Google Cloud Networking and Load Balancing outage of November 2021
Google · Google Cloud Load Balancing
On November 16, 2021, at 09:35 PT, Google Cloud Networking experienced issues with the Google External Proxy Load Balancing (GCLB) service. This resulted in customers receiving 404 errors for HTTP/S requests served by GCLB, impacting various downstream services such as Google Cloud Run, Google App Engine, Google Cloud Functions, Apigee, and Firebase. Engineers were alerted at 09:50 PT and initiated a rollback to a known good configuration, which resolved the 404 errors by 10:08 PT.
Following the initial impact, customer-initiated configuration changes in GCLB were suspended from 10:04 PT until 11:28 PT to prevent recurrence and allow for validation of fixes. During this period, customers were unable to modify their load balancing configurations. Normal service, including the ability to push configurations, was fully restored by 11:28 PT, bringing the total duration of impact to 1 hour and 53 minutes.
The incident was caused by a latent bug in the configuration pipeline responsible for propagating customer rules to GCLB. This bug, introduced six months prior, created a race condition that could, in rare instances, push a corrupted configuration file to GCLB. Although the pipeline had extensive validation checks, this specific race condition corrupted the file late in the process. An attempted fix was in progress, but the race condition manifested in an unpatched cluster before the full rollout of the primary patch, and a secondary patch did not prevent the specific error form produced.
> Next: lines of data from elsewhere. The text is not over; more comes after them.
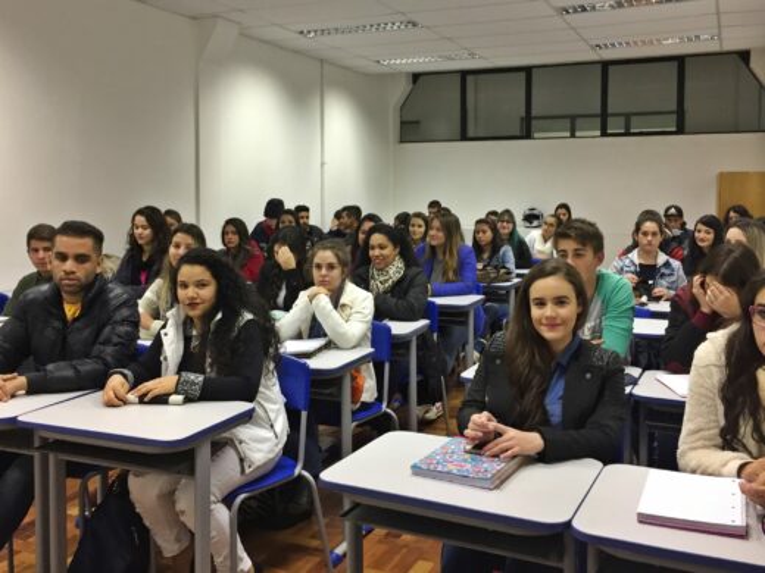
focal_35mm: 29
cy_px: 286
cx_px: 382
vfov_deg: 48.2
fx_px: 641
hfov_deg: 61.7
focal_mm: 4.15
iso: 80
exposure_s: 1/30
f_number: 2.2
Google engineers mitigated the issue by restoring a known-good configuration and subsequently deployed fixes to eliminate the risk of recurrence. Remediation efforts include adding additional alerting for faster detection, implementing strengthened automated correctness-checking for configurations, and accelerating planned architectural changes to improve isolation and resolution of similar issues in the future.